Summary: God shows the loving Call of the Father in declaring His actions in 1) The Past (Hosea 11:1-4), 2) Present (Hosea 11:5-7) and 3)Future (Hosea 11:8-11) dealings with His children.
If you spend time around groups of kids, be it in sports, music, social or other setting, you will quickly notice some interesting interactions. One that I have seen repeated time and time again revolves around how parents treat their own children when other children are around. If they are in a position of leading a group of children where their own children are involved, one of the most tragic scenes is of the permissive child. This is a situation where the parent will fail to discipline a child for rebellious behavior. They may scold the child, probably because they are embarrassed of the action, but no real consequences follow the scolding. The result is usually a rebellious child, who has increasing rebellious tendencies. Character molded on the sports field will usually develop either of respectful fortitude, or rebellious intemperance.
In Hosea 11:1-9, we see the father whose hopes for his child have been frustrated by the child’s rebellious behaviour. The prophet who has himself known the depths of rejected love is privileged to portray the unfathomable depth of the love of God who will not relinquish those whom he has acknowledged as his own. Though their conduct has rendered punishment inevitable, God will work to achieve his objectives even through the imposition of penalty. No longer can exile be avoided, but the prospect of return after exile is presented.
There is no better father in the universe than God the Father. Not only do we see His dealings being loving, they properly balance that love with discipline and correction. Although experiencing rejection, and waywardness from His children, He does not disown them, but calls them back to covenant faithfulness. This is so instructive, not only to appreciate God’s love and dealings with us, but for our human relationships as well. There is no better blueprint for human fathers to follow, and for children, to see their rebellious inclinations. Mutual love, consequences for rebellion and a call for repentance and restoration is instructive for all our lives.
Desiring remembrance, present reformation and future hope, God the Father calls His people back to covenant faithfulness. This picture is one where we see God as Father to His children.
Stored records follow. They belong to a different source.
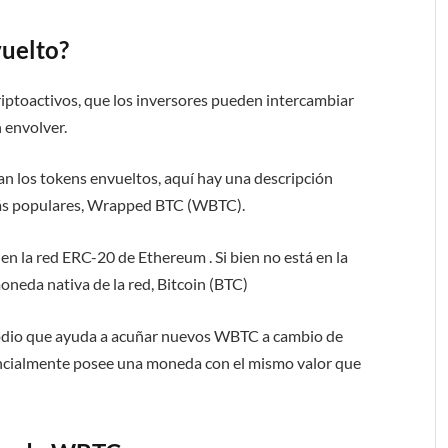
uelto?
iptoactivos, que los inversores pueden intercambiar
n envolver.
an los tokens envueltos, aquí hay una descripción
más populares, Wrapped BTC (WBTC).
en la red ERC-20 de Ethereum . Si bien no está en la
 moneda nativa de la red, Bitcoin (BTC)
odio que ayuda a acuñar nuevos WBTC a cambio de
encialmente posee una moneda con el mismo valor que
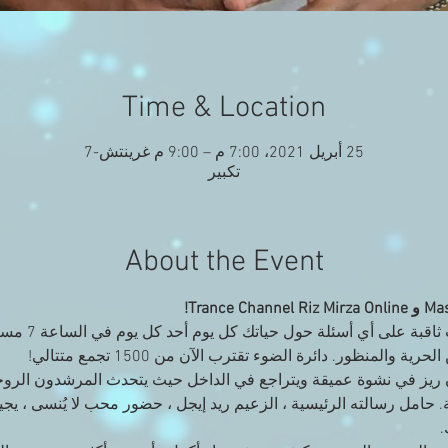
Time & Location
25 أبريل 2021، 7:00 م – 9:00 م غرينتش-7
تكبير
About the Event
احصل على حكمة قو
لمنظور. دائرة الضوء تقترب الآن من 1500 تجمع متتالي!
ن ريز في نشوة عميقة ويتراجع في الداخل حيث يتحدث المرشدون الرو
ية. حامل رسالته الرئيسية ، الزعيم ريد إيجل ، حضور محب لا يُنسى ، 
.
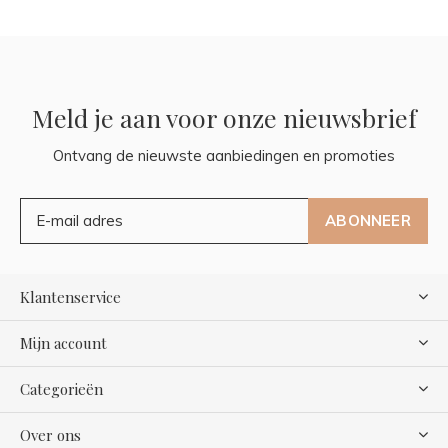
Meld je aan voor onze nieuwsbrief
Ontvang de nieuwste aanbiedingen en promoties
ABONNEER
Klantenservice
Mijn account
Categorieën
Over ons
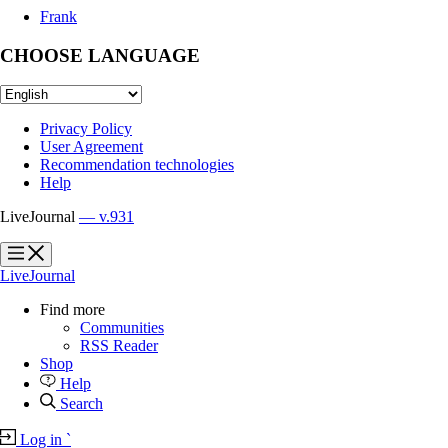
Frank
CHOOSE LANGUAGE
Privacy Policy
User Agreement
Recommendation technologies
Help
LiveJournal
— v.931
?
?
LiveJournal
Find more
Communities
RSS Reader
Shop
Help
Search
Log in
`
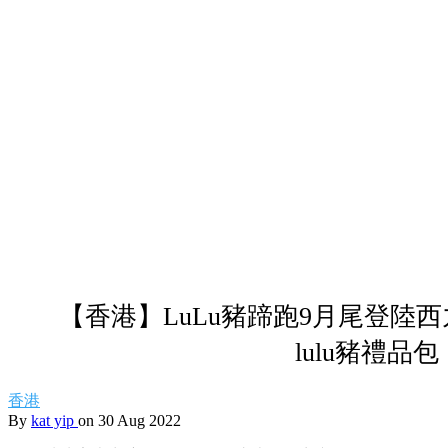
【香港】LuLu豬蹄跑9月尾登陸
lulu豬禮品包
香港
By
kat yip
on 30 Aug 2022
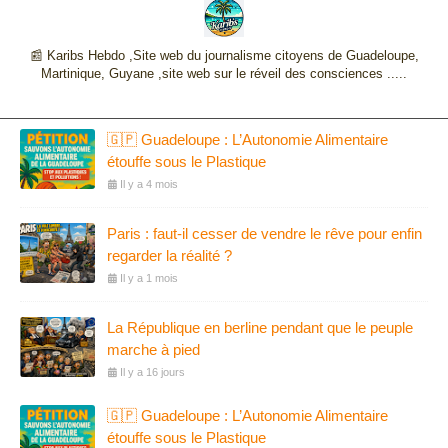
📰 Karibs Hebdo ,Site web du journalisme citoyens de Guadeloupe,
Martinique, Guyane ,site web sur le réveil des consciences .....
🇬🇵 Guadeloupe : L’Autonomie Alimentaire
étouffe sous le Plastique
Il y a 4 mois
Paris : faut-il cesser de vendre le rêve pour enfin
regarder la réalité ?
Il y a 1 mois
La République en berline pendant que le peuple
marche à pied
Il y a 16 jours
🇬🇵 Guadeloupe : L’Autonomie Alimentaire
étouffe sous le Plastique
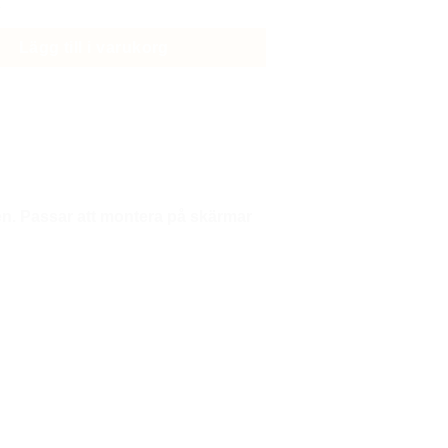
Lägg till i varukorg
len. Passar att montera på skärmar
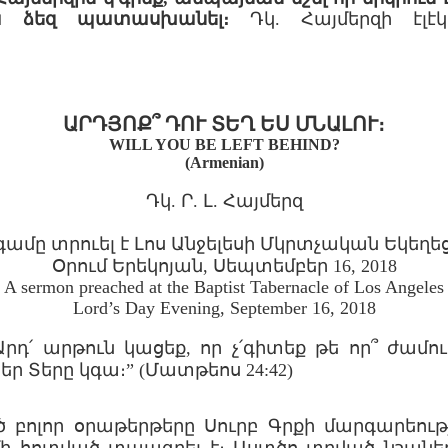
ա ձեզ պատասխանել։
Դկ. Հայմերզի էլէ
ԱՐԴՅՈՔ՞ ԴՈՒ ՏԵՂ ԵՍ ՄՆԱԼՈՒ։
WILL YOU BE LEFT BEHIND?
(Armenian)
Դկ. Ր. Լ. Հայմերզ
ամը տրուել է Լոս Անջելեսի Մկրտչական Եկեղեց
Օրում Երեկոյան, Սեպտեմբեր 16, 2018
A sermon preached at the Baptist Tabernacle of Los Angeles
Lord’s Day Evening, September 16, 2018
Արդ՛ արթուն կացեք, որ չ՛գիտեք թե որ՞ ժամու
ձեր Տերը կգա։” (Մատթեոս 24:42)
 բոլոր օրաթերթերը Սուրբ Գրքի մարգարեութ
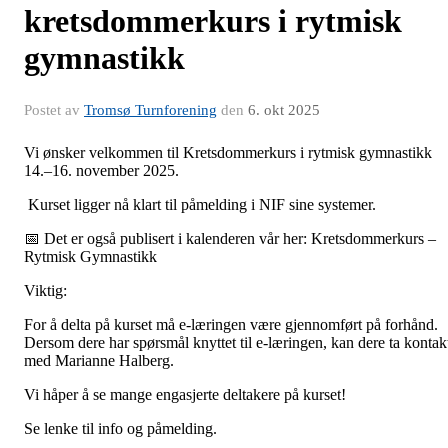
kretsdommerkurs i rytmisk
gymnastikk
Postet av
Tromsø Turnforening
den
6. okt 2025
Vi ønsker velkommen til Kretsdommerkurs i rytmisk gymnastikk
14.–16. november 2025.
Kurset ligger nå klart til påmelding i NIF sine systemer.
📅 Det er også publisert i kalenderen vår her: Kretsdommerkurs –
Rytmisk Gymnastikk
Viktig:
For å delta på kurset må e-læringen være gjennomført på forhånd.
Dersom dere har spørsmål knyttet til e-læringen, kan dere ta kontak
med Marianne Halberg.
Vi håper å se mange engasjerte deltakere på kurset!
Se lenke til info og påmelding.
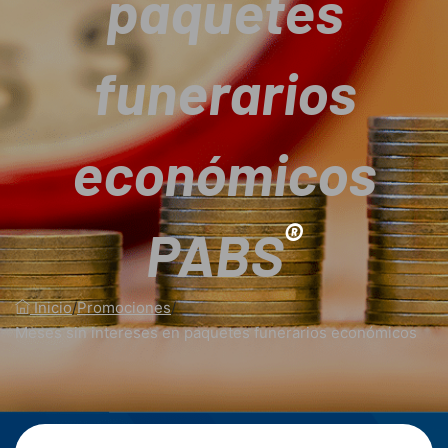
paquetes
funerarios
económicos
®
PABS
Inicio
/
Promociones
/
Meses sin intereses en paquetes funerarios económicos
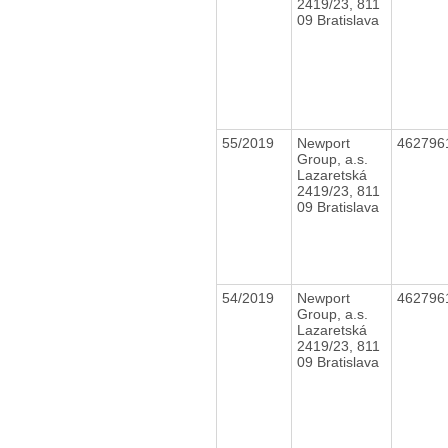
2419/23, 811
09 Bratislava
55/2019
Newport
462796
Group, a.s.
Lazaretská
2419/23, 811
09 Bratislava
54/2019
Newport
462796
Group, a.s.
Lazaretská
2419/23, 811
09 Bratislava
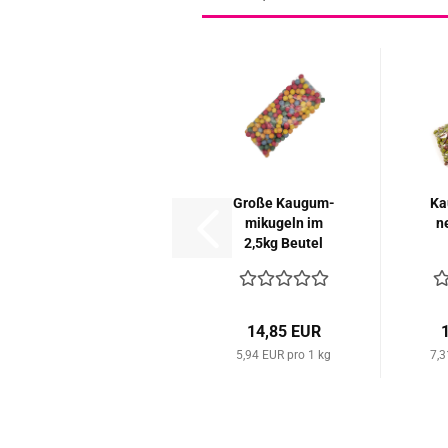
Große Kau­gum­
Ka
mi­ku­geln im
n
2,5kg Beu­tel
14,85 EUR
5,94 EUR pro 1 kg
7,3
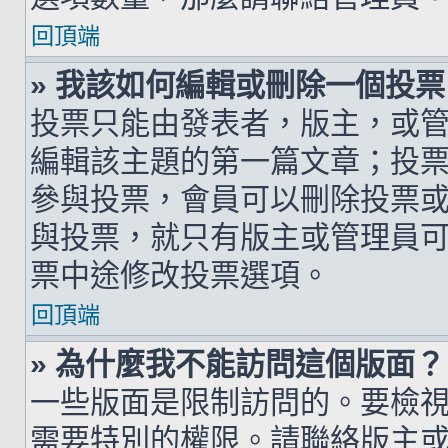
回頂端
» 我該如何編輯或刪除一個投票
投票只能由發表者，版主，或
編輯該主題的第一篇文章；投
參與投票，會員可以刪除投票
與投票，就只有版主或管理員
票中途修改投票選項。
回頂端
» 為什麼我不能訪問這個版面？
一些版面是限制訪問的。要檢
需要特別的權限。請聯絡版主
As such is it a picture of love, longing and leadership that is both instructive and comforting for human fathers who have to deal with every day difficulties in their Children. God shows the loving “Call of the Father” in declaring His actions in 1) The Past (Hosea 11:1-4), 2) Present (Hosea 11:5-7) and 3)Future (Hosea 11:8-9) dealings with His children.
The loving “Call of the Father”, can be seen in:
1) The Past dealings with His children. (Hosea 11:1-4)
Hosea 11:1-4 11 When Israel was a child, I loved him, and out of Egypt I called my son. 2 The more they were called, the more they went away; they kept sacrificing to the Baals and burning offerings to idols. 3 Yet it was I who taught Ephraim to walk; I took them up by their arms, but they did not know that I healed them. 4 I led them with cords of kindness, with the bands of love, and I became to them as one who eases the yoke on their jaws, and I bent down to them and fed them. (ESV)
In verse 1, “When Israel was a child/youth” looks back to the founding of the nation at the time of the Exodus and their formative years (2:15; Jer. 2:2; Ezek. 16:22, 43, 60). As a term for age, ‘youth’ may apply from infancy (cf. Exod. 2:6; 1 Sam. 4:21) through to late adolescence (cf. Gen. 37:2) and beyond (Gen. 41:12 when Joseph is 30 years old), but the picture here is of the early years when the people were still vulnerable and helpless, incapable of extricating themselves from the oppression of their situation in Egypt, and consequently also unable to bear the responsibilities placed on them (cf. 11:3). In this connection Solomon’s words are significant: ‘I am a mere youth: I do not know how to go out or come in’ (1 Kgs. 3:7). ‘Youth’ implies a lack of experience which requires guidance to make correct decisions or intervene effectively in public affairs (cf. Jer. 1:6–7). It is also possible that the word ‘youth’ is employed here because it sometimes has the sense ‘servant’ or ‘attendant’ (cf. Gen. 22:3; Neh. 4:16). In Egypt Israel had been not only immature but also enslaved.
• This is the beginning of our earthy fatherhood. Youth naturally want to advance at the fastest pace. In the early year, proper fatherhood recognized their vulnerability and inability for complex responsibility.
I loved him points to the intimate and fond relationship which the LORD instituted (and continued to maintain) between himself and the people (cf. 3:1–2; 9:15; 14:4) by setting his love on them (cf. Deut. 7:7; 10:15). ‘Love’ at a human level denotes the positive emotional attachment of one person to another, primarily in a family relationship. It gives rise to a special concern for the well-being of the individual who is loved. So, at a time when their situation was desperate and there was nothing to commend the Israelites to the LORD, the Father gave evidence of his love for them by sovereignly intervening to deliver them from oppression and to constitute them his own by taking them out of Egypt.